Documentation Source Document Update If Entry

Specifies which files should be looked at to see if a document or section should be updated.

systems:
  - id: system1
    documentation:
      - id: documentationSource1
        documents:
          - name: README.md
            updateIf:
              touched:
                - codeID: "*"
                  glob: "subDir1/**/*.js"
                - codeID: "codeSource1"
                  glob: "subDir2/**/*.js"
                - glob: "subDir3/**/*.js"

codeID: The ID of the code source in the system that should be matched against. If blank or * it will match against any code source.

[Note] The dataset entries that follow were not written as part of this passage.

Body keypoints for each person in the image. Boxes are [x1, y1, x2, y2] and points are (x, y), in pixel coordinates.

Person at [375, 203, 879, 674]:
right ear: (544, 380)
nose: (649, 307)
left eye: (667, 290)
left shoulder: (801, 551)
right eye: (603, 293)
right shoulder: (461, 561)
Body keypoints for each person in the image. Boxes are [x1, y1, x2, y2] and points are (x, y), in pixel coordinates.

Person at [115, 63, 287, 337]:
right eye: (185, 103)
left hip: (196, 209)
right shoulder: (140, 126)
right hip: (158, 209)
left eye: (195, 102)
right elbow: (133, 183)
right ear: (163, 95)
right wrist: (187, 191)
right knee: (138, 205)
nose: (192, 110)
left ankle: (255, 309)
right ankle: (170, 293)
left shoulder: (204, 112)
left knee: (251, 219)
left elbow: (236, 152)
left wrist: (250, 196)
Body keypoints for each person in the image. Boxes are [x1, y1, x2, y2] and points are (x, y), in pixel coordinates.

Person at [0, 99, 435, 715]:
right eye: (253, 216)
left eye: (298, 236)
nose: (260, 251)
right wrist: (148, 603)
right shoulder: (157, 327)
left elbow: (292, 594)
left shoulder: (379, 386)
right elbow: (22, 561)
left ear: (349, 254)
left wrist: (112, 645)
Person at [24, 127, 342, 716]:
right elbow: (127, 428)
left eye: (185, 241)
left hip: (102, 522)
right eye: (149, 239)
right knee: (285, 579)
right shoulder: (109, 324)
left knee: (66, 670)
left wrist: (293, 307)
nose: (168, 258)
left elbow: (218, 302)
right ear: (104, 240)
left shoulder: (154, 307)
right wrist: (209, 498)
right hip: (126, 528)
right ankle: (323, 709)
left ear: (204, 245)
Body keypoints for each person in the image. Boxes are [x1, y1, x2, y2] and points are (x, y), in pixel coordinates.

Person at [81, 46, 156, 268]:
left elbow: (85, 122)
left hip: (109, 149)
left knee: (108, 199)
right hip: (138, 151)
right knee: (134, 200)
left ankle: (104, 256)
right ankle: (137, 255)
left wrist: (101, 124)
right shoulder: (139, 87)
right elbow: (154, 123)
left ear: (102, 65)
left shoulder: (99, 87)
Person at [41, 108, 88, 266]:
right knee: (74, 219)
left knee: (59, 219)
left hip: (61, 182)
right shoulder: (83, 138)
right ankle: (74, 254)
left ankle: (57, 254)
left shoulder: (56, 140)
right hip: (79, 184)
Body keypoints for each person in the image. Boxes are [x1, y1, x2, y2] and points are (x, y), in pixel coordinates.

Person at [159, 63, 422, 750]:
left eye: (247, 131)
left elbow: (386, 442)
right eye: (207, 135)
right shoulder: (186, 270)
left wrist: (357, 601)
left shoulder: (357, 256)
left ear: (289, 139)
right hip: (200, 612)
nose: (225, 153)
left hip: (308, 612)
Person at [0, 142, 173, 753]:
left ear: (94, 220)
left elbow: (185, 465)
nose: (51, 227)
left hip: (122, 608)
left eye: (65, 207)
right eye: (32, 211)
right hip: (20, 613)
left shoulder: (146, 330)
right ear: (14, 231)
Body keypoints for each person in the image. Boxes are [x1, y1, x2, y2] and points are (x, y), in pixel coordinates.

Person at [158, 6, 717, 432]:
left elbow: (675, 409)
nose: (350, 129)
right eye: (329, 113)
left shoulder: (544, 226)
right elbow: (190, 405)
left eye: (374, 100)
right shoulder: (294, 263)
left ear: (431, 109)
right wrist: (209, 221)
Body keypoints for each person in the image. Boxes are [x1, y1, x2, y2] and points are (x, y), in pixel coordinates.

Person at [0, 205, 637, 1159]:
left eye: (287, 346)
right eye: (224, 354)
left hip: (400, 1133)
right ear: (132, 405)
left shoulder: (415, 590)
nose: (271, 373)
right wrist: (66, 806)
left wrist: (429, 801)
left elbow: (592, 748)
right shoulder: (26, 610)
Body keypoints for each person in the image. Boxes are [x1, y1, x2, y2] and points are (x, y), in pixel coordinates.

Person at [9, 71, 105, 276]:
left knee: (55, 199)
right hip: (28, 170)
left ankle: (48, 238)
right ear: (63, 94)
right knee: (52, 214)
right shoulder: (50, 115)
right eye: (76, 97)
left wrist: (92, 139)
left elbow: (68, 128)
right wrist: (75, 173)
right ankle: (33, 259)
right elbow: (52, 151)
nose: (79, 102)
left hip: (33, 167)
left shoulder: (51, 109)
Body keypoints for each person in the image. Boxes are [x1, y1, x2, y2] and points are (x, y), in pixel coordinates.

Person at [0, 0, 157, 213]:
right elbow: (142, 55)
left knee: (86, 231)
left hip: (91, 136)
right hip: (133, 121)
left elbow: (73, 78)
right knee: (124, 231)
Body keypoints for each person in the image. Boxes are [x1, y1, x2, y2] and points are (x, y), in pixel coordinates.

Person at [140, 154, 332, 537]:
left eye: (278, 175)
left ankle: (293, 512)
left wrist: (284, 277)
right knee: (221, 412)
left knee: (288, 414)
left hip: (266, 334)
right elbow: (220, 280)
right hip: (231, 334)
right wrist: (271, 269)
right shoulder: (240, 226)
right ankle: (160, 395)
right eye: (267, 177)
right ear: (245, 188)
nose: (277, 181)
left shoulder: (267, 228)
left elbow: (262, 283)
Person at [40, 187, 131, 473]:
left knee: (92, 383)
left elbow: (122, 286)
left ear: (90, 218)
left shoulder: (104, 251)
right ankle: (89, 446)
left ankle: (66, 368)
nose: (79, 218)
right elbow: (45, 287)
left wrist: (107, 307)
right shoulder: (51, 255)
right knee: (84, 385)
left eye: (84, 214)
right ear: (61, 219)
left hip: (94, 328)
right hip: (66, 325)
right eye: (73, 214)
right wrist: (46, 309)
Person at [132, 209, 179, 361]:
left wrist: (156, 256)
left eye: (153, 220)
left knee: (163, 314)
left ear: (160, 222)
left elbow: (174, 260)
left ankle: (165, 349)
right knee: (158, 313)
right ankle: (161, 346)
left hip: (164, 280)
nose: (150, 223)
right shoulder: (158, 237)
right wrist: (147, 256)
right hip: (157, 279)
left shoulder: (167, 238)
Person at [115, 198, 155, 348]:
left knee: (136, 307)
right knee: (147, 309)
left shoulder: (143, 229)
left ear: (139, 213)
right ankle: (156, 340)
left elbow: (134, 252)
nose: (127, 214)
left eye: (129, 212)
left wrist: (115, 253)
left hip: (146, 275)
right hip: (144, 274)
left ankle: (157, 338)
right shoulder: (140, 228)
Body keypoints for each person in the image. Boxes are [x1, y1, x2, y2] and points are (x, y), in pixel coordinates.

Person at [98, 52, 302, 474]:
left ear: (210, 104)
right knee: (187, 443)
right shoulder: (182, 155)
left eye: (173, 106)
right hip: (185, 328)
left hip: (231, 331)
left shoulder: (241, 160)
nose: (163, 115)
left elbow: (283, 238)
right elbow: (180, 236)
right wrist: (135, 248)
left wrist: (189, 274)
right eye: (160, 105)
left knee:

glob: The glob to use for matching files. This uses the doublestar package to match paths. File paths are matched using the same logic as that the file’s code source extractor configuration uses.

Documentation Source Document Sections

Sections describing the desired layout and contents of each section of documentation for this document in this documentation source.

systems:
  - id: system1
    documentation:
      - id: documentationSource1
        documents:
          - name: README.md
            purpose: The purpose of this document is...
            required: true
            ignore: false
            updateIf: {...}
            sections:
              - name: Running Locally
                purpose: The purpose of this section is...
                required: true
                ignore: false
                updateIf: {...}
                sections: [...]

name: The name of the section. Note that the section name cannot contain #.

purpose: The purpose of the section.

required: True if this section is required (default false).

ignore: True if this section should be ignored (default false).

updateIf: Configuration on when to update this section based on code changes that may occur. These operate the same way as the updateIfs at the document level (see above for documentation).

sections: A list of child sections matching this same schema.

Documentation Source Include Documents

Include common documents describing the desired layout and contents of each piece of documentation for this documentation source. These are added to the list of documents in this documentation source. Note that documents in the documentation source take priority over any included documents.

systems:
  - id: system1
    documentation:
      - id: documentationSource1
        includeDocuments: [commonDocumentID, ...]

commonDocuments:
  - id: commonDocumentID
    documents:
      - name: README.md
        ...

Common Documents

A set of common document that can be referenced by documentation sources to reduce duplicate configuration and enforce consistency across systems (e.g. common formats for a README.md document, for example)

commonDocuments:
  - id: commonDocumentID
    documents:
      - name: README.md
        ...

id: The ID of the document set.

documents: The set of documents. This has the exact same format as the documents block in the documentation source. See details above.